Task details: Write out the Syracuse University consent definition below in full, word for word from its first line to its last, and stop before the data that follows it.

Text extract:
□ □ □ □ □ □ □

Syracuse UniversityCounseling Center

Consent

SYRACUSE UNIVERSITY DEFINES CONSENT AS:

Affirmative consent is a knowing, voluntary and mutual decision among all participants to engage in sexual activity. Consent can be given by words or actions, as long as those words or actions create clear permission regarding willingness to engage in the sexual activity. Silence or lack of resistance, in and of itself, does not demonstrate consent. The definition of consent does not vary based upon a participant’s sex, sexual orientation, gender identity, or gender expression. Consent to any sexual act or prior consensual sexual activity between or with any party does not necessarily constitute consent to any other sexual act. Consent is required regardless of whether the person initiating the act is under the influence of drugs and/or alcohol. Consent may be initially given, but withdrawn at any time. Consent cannot be given when a person is incapacitated, which occurs when an individual lacks the ability to knowingly choose to participate in sexual activity. Incapacitation may be caused by the lack of consciousness or being asleep, being involuntarily restrained, or if an individual otherwise cannot consent. Depending on the degree of intoxication, someone who is under the influence of alcohol, drugs, or other intoxicants may be incapacitated and therefore unable to consent. Consent cannot be given when it is the result of any coercion, intimidation, force, or threat of harm. When consent is withdrawn or can no longer be given, sexual activity must stop. Syracuse University Sexual and Relationship Violence Resource Guide for Students.

□ □ □ □ □ □ □

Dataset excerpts
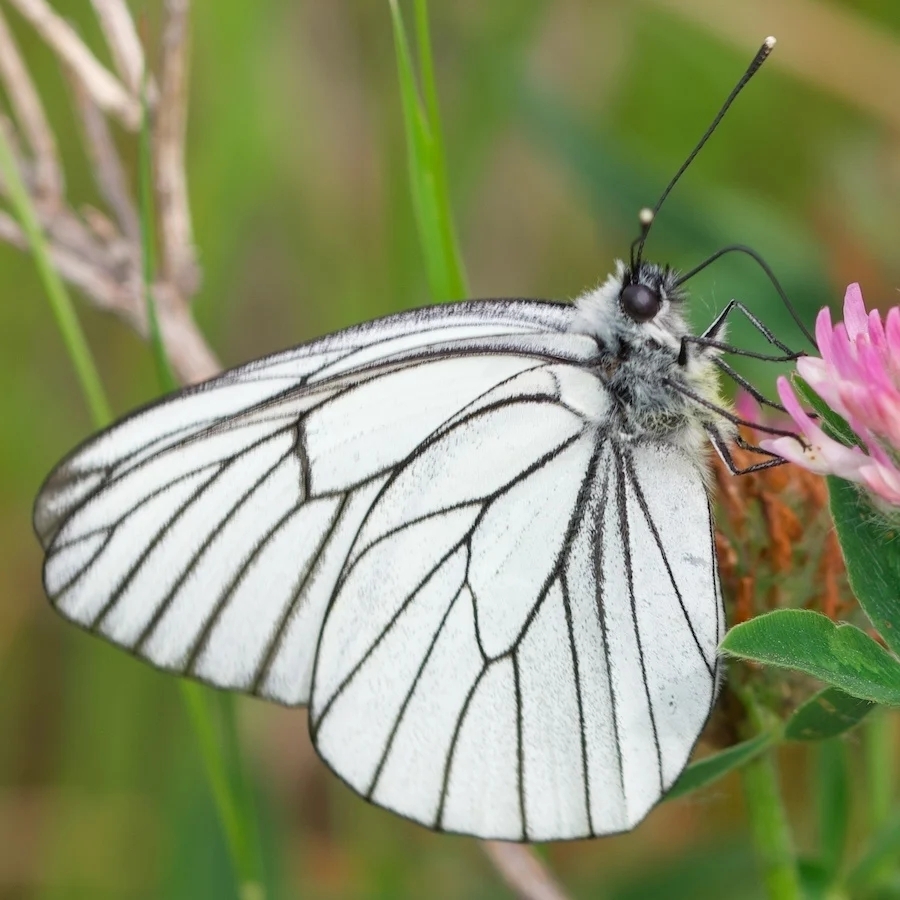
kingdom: Animalia
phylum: Arthropoda
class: Insecta
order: Lepidoptera
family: Pieridae
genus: Aporia
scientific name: Aporia crataegi
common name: Black-veined white
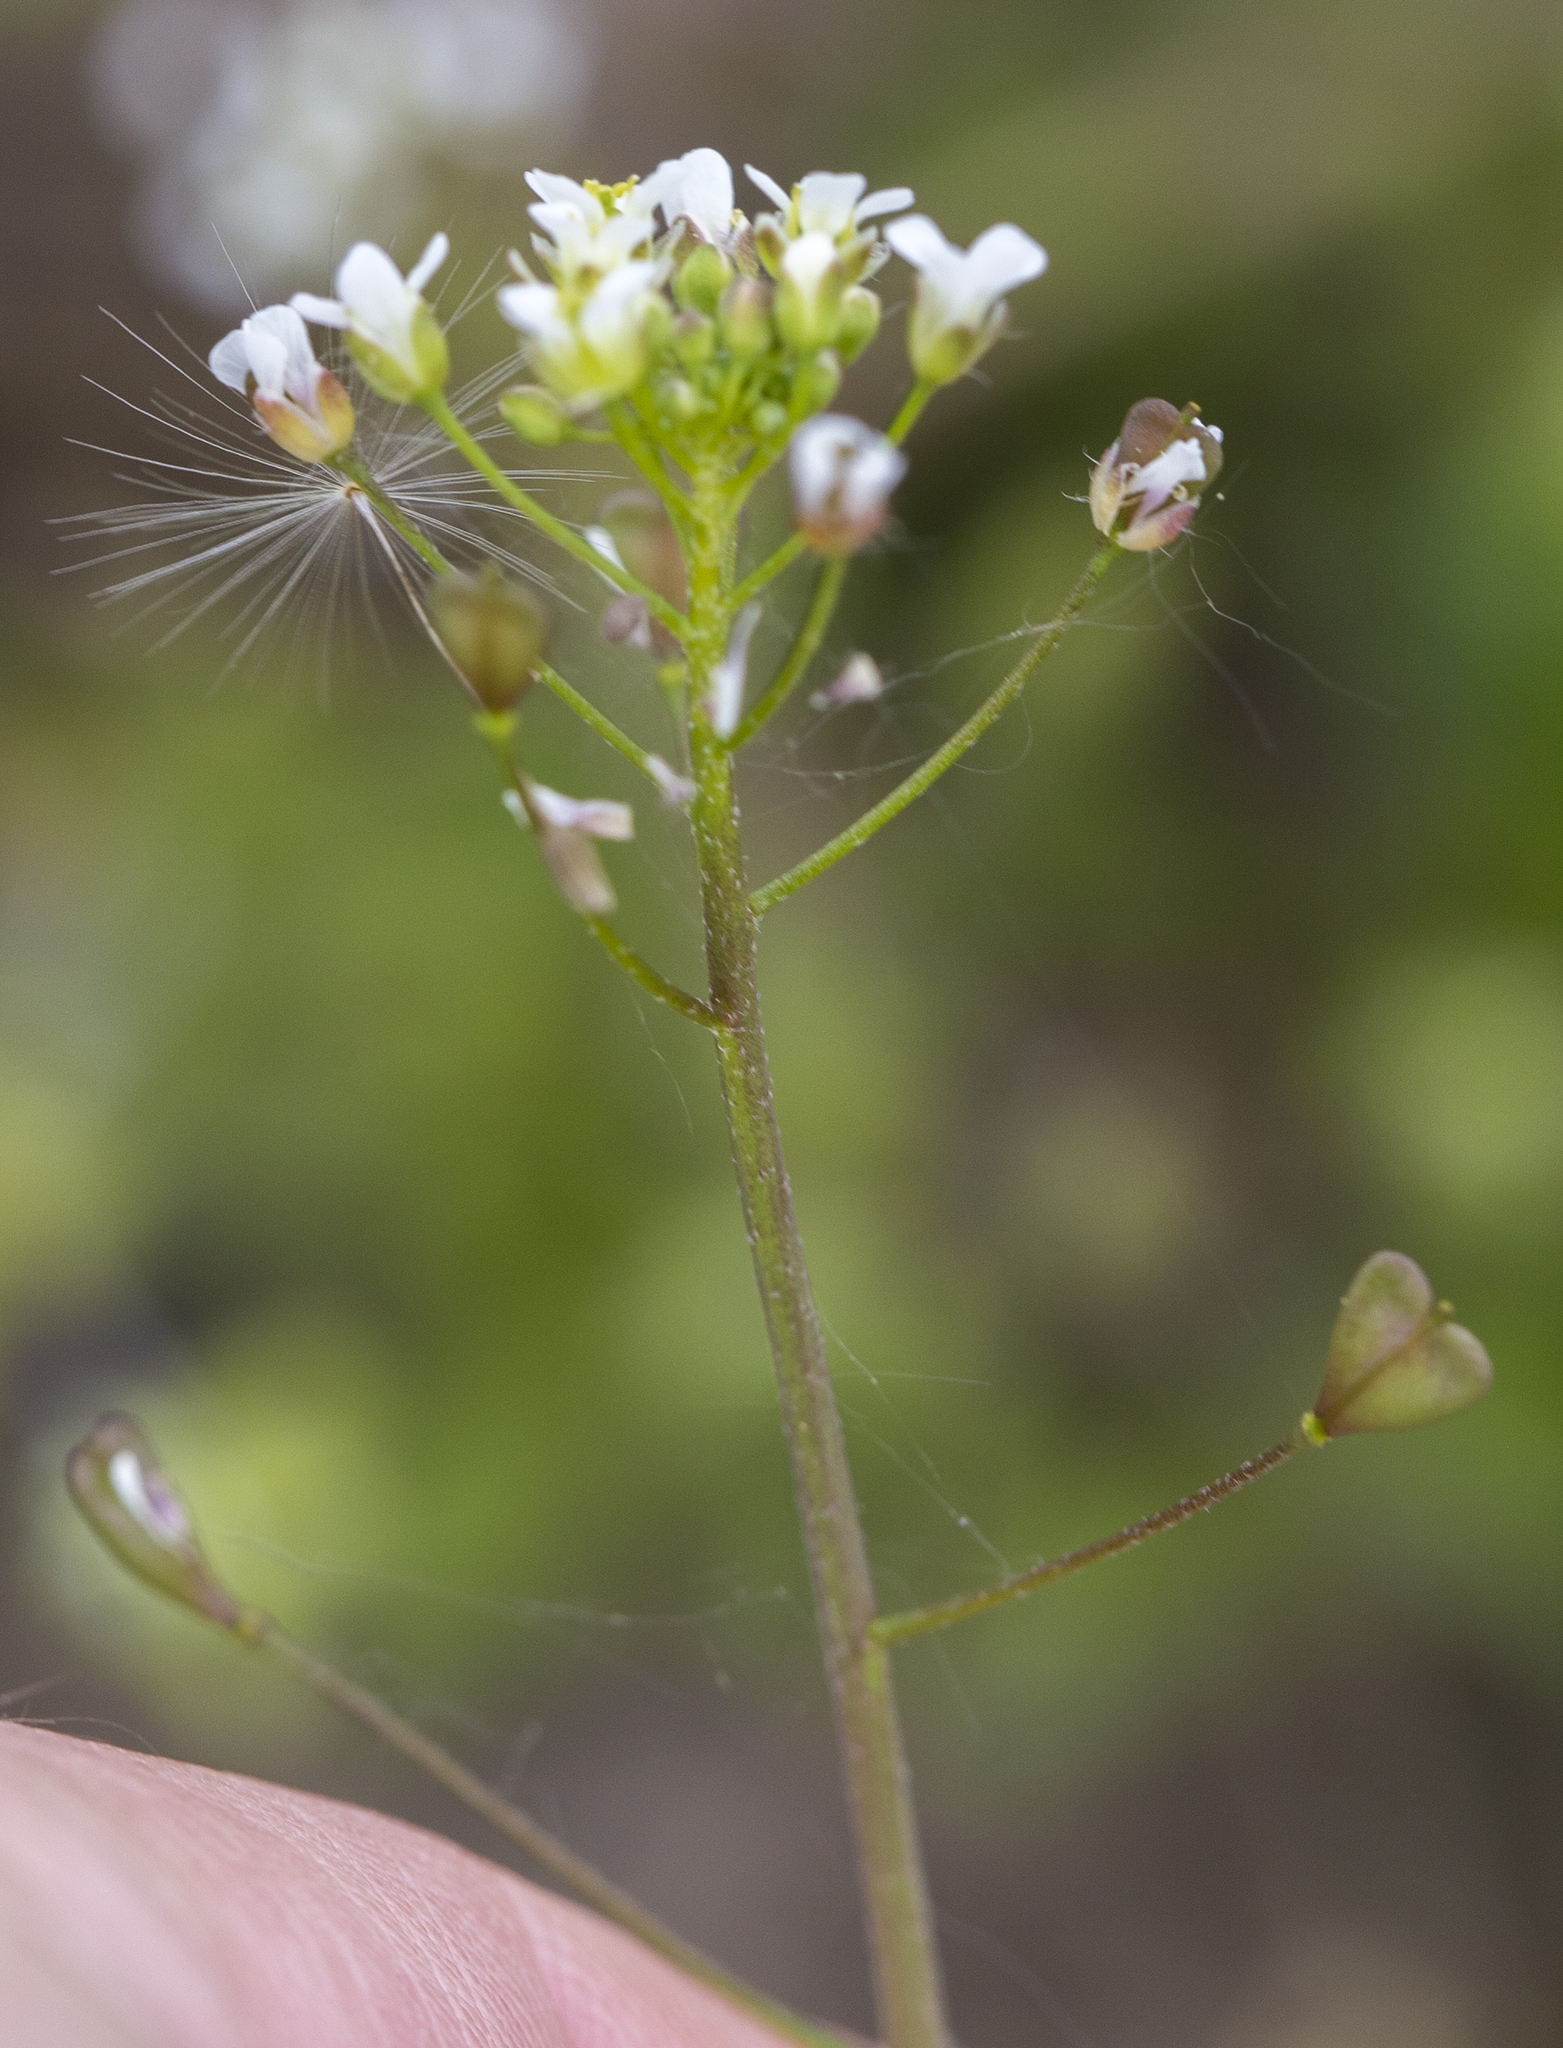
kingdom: Plantae
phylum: Tracheophyta
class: Magnoliopsida
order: Brassicales
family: Brassicaceae
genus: Capsella
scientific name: Capsella bursa-pastoris
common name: Shepherd's purse
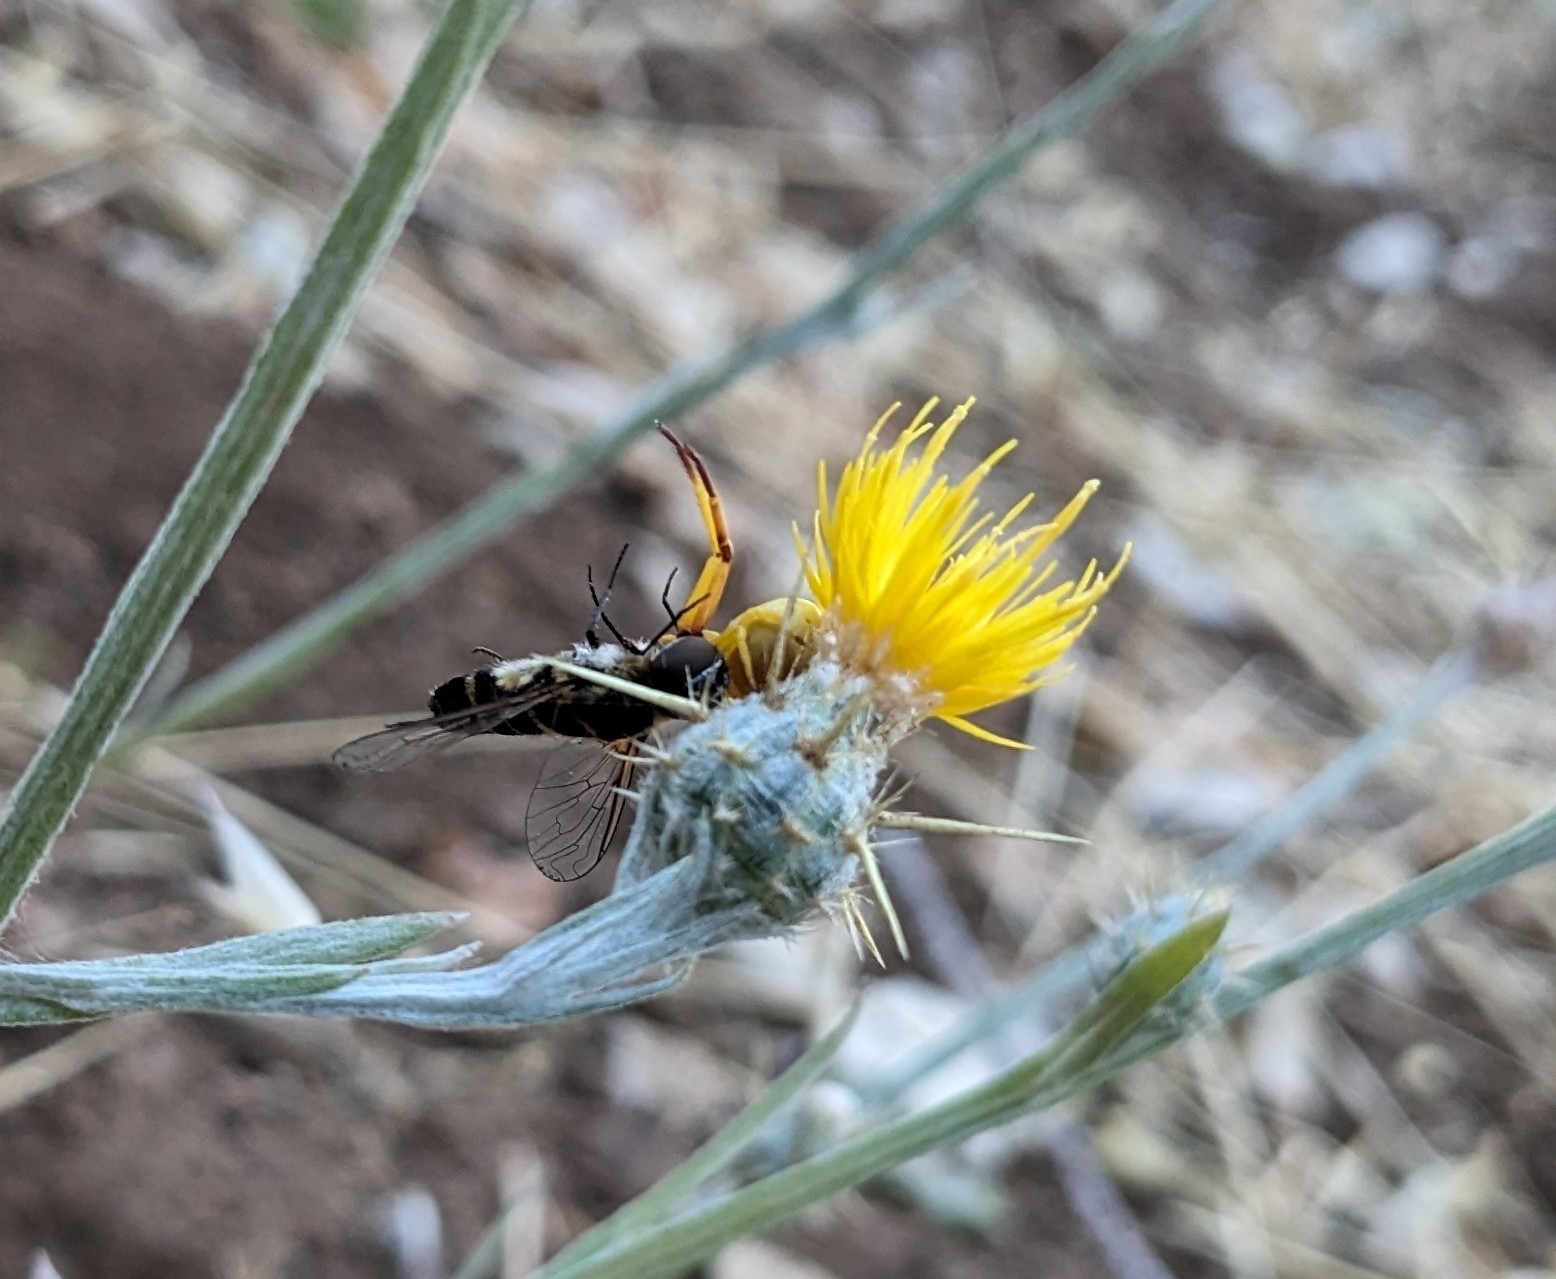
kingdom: Animalia
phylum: Arthropoda
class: Arachnida
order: Araneae
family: Thomisidae
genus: Misumena
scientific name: Misumena vatia
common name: Goldenrod crab spider
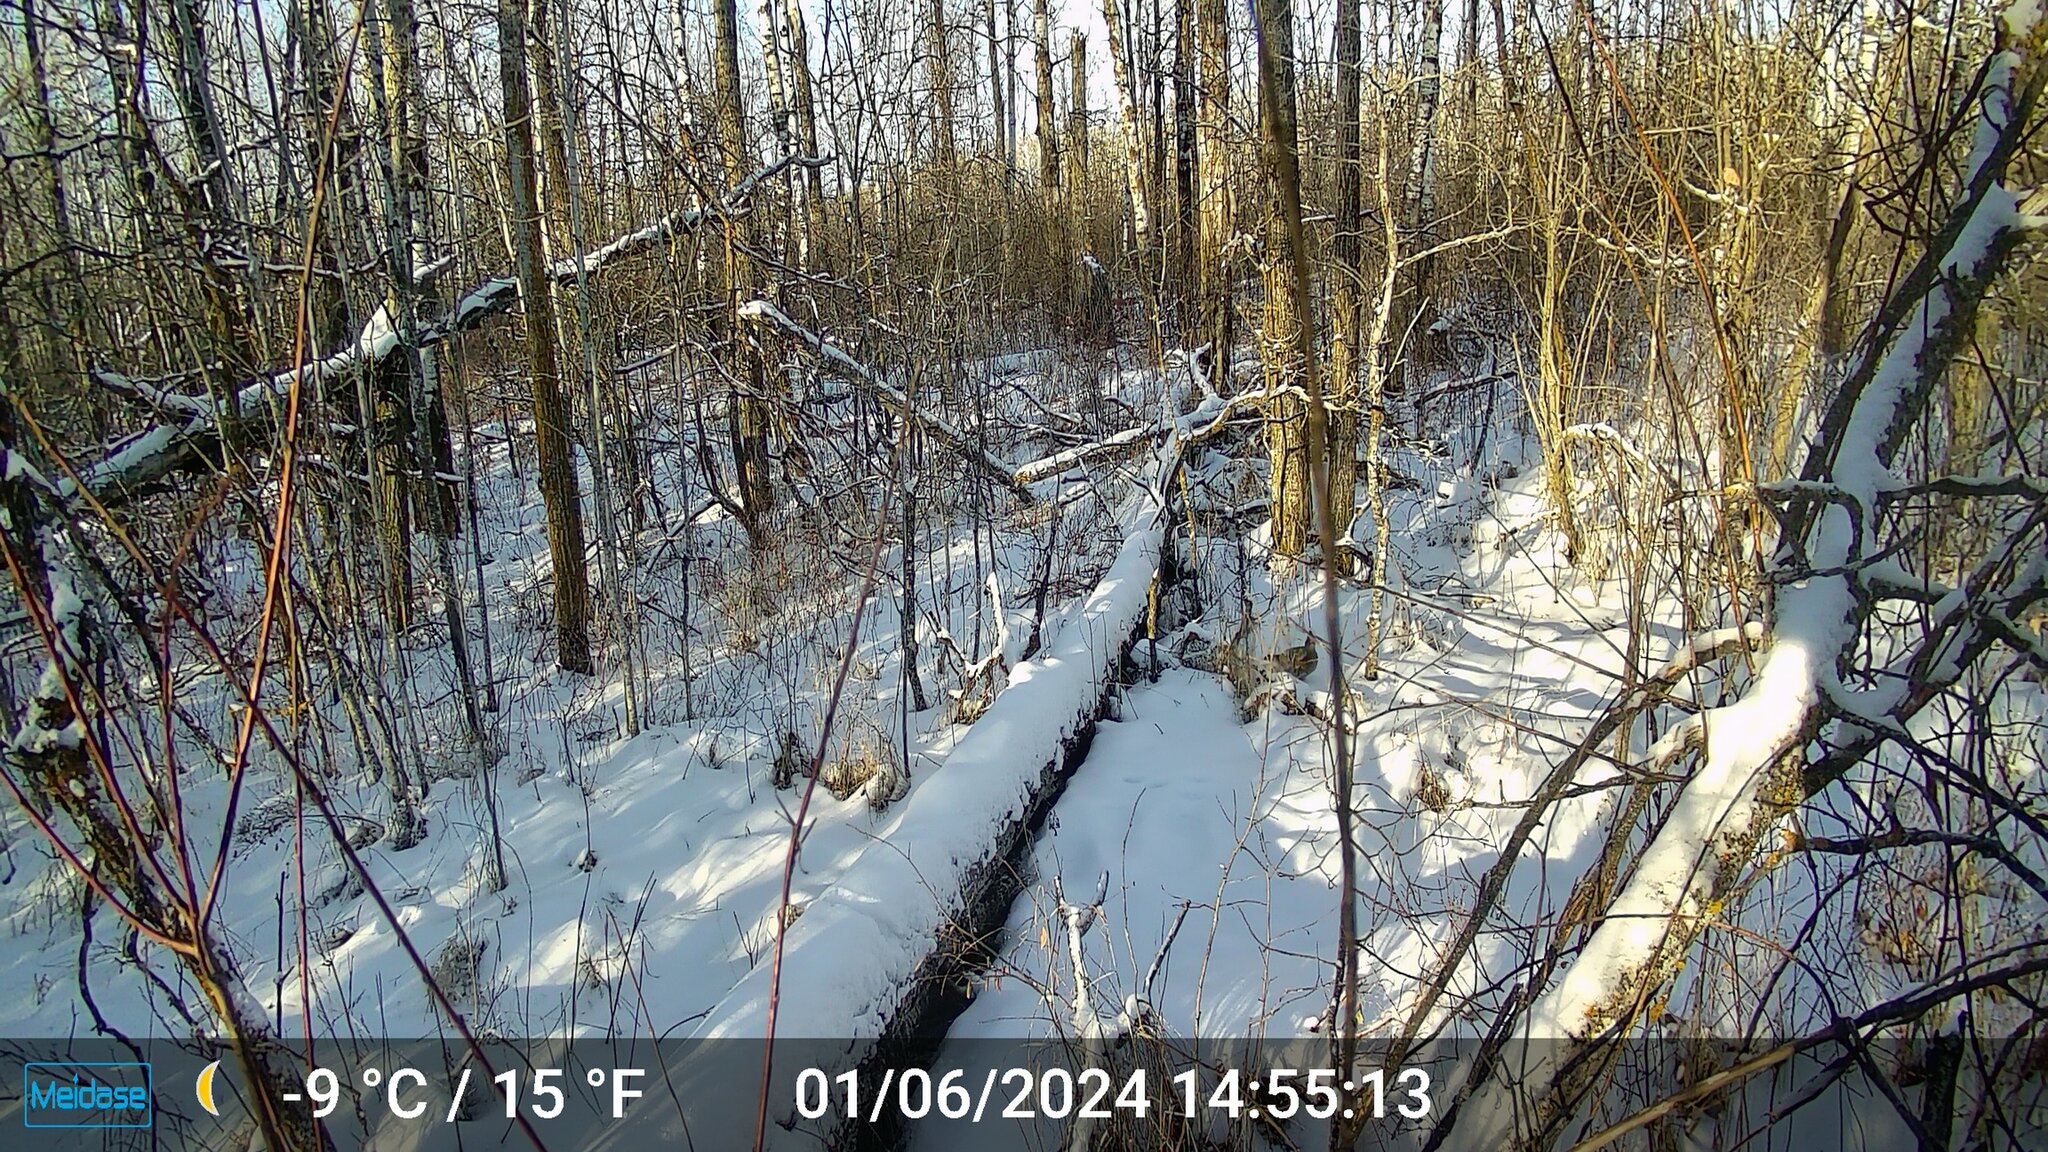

□ □ □ □ □ □ □

Result for this task:
Syracuse UniversityCounseling Center

Consent

SYRACUSE UNIVERSITY DEFINES CONSENT AS:

Affirmative consent is a knowing, voluntary and mutual decision among all participants to engage in sexual activity. Consent can be given by words or actions, as long as those words or actions create clear permission regarding willingness to engage in the sexual activity. Silence or lack of resistance, in and of itself, does not demonstrate consent. The definition of consent does not vary based upon a participant’s sex, sexual orientation, gender identity, or gender expression. Consent to any sexual act or prior consensual sexual activity between or with any party does not necessarily constitute consent to any other sexual act. Consent is required regardless of whether the person initiating the act is under the influence of drugs and/or alcohol. Consent may be initially given, but withdrawn at any time. Consent cannot be given when a person is incapacitated, which occurs when an individual lacks the ability to knowingly choose to participate in sexual activity. Incapacitation may be caused by the lack of consciousness or being asleep, being involuntarily restrained, or if an individual otherwise cannot consent. Depending on the degree of intoxication, someone who is under the influence of alcohol, drugs, or other intoxicants may be incapacitated and therefore unable to consent. Consent cannot be given when it is the result of any coercion, intimidation, force, or threat of harm. When consent is withdrawn or can no longer be given, sexual activity must stop. Syracuse University Sexual and Relationship Violence Resource Guide for Students.